We could have picked twice as many, but after a few hours of work, we figured we had all anyone was going to use or eat.  (As my dad liked to say, you have to leave some for the birds.)  I was sad to see that his rhubarb had finished for the season, and sadder still to see that the garden was so overrun with weeds.  The new owners are very excited about having a large garden space, though, as well as a big yard for their young daughters to play in, and it makes my mom happy to know they’ll take good care of the house we called our home for so many years.

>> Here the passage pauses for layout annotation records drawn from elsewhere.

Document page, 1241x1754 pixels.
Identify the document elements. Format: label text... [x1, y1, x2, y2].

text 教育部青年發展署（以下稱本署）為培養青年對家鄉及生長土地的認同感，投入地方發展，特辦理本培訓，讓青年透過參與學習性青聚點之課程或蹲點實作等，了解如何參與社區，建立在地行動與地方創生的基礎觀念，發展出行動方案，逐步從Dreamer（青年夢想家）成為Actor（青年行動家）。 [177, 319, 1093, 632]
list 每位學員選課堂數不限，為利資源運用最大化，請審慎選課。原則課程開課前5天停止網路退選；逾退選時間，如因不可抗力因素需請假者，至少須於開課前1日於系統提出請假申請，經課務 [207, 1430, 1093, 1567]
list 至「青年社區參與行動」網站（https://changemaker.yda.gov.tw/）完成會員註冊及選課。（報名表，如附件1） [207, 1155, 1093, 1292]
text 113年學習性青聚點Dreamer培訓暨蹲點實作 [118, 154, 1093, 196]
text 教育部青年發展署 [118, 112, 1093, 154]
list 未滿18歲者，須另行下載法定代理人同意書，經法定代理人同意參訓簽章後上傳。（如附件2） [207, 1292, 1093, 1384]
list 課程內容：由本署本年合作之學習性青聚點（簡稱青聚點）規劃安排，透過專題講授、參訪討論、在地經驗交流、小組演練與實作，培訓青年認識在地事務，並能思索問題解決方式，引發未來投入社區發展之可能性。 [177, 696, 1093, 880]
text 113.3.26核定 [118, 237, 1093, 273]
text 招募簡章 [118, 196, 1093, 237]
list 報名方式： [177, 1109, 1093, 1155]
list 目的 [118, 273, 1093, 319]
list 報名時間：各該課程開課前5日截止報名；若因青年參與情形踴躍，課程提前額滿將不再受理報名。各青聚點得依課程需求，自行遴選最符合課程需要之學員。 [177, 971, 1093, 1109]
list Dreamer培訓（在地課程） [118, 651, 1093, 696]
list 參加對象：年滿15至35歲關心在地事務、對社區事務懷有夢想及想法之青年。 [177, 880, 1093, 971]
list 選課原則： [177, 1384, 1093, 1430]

No trip to Boise is complete without a visit to my favorite drive-in restaurant, Fanci Freez.  It’s just a few blocks from my old high school, and it’s one of my favorite places to feel like a kid again–the crazy selection of shake and sundae flavors still makes me feel a little giddy, even though I have my favorites and rarely deviate from them.  The Hubs and I met a friend there (oddly enough, a friend from graduate school in Kansas who now lives in my hometown–go figure) and enjoyed Boston shakes.

Fanci Freez Boston Shakes

A Boston shake is a regular milkshake, with one exception:  it’s topped with a sundae.  That’s right, you get both a shake and a sundae in one cup, and you can mix and match your flavors.  In the days of my youth, the Boston came in only one size–ginormous–so it was the sort of thing you ate only rarely.  Now, Fanci Freez makes it available to everyone, every day, by offering it in sizes mini through large.  I had a mini coconut shake with a marshmallow sundae on top; The Hubs had a small white chocolate shake with a huckleberry sundae on top.  Just enough ice cream to give us a nice sugar buzz.

I’ll be wriing another post about my mom’s china, which was part of the load we drove back from Boise, as well as a couple of kitchen implements I snagged from storage.  Even though our visit to Boise was only a few days long, it was good to bring back some pieces of my family’s legacy and think about how to make them part of a new generation.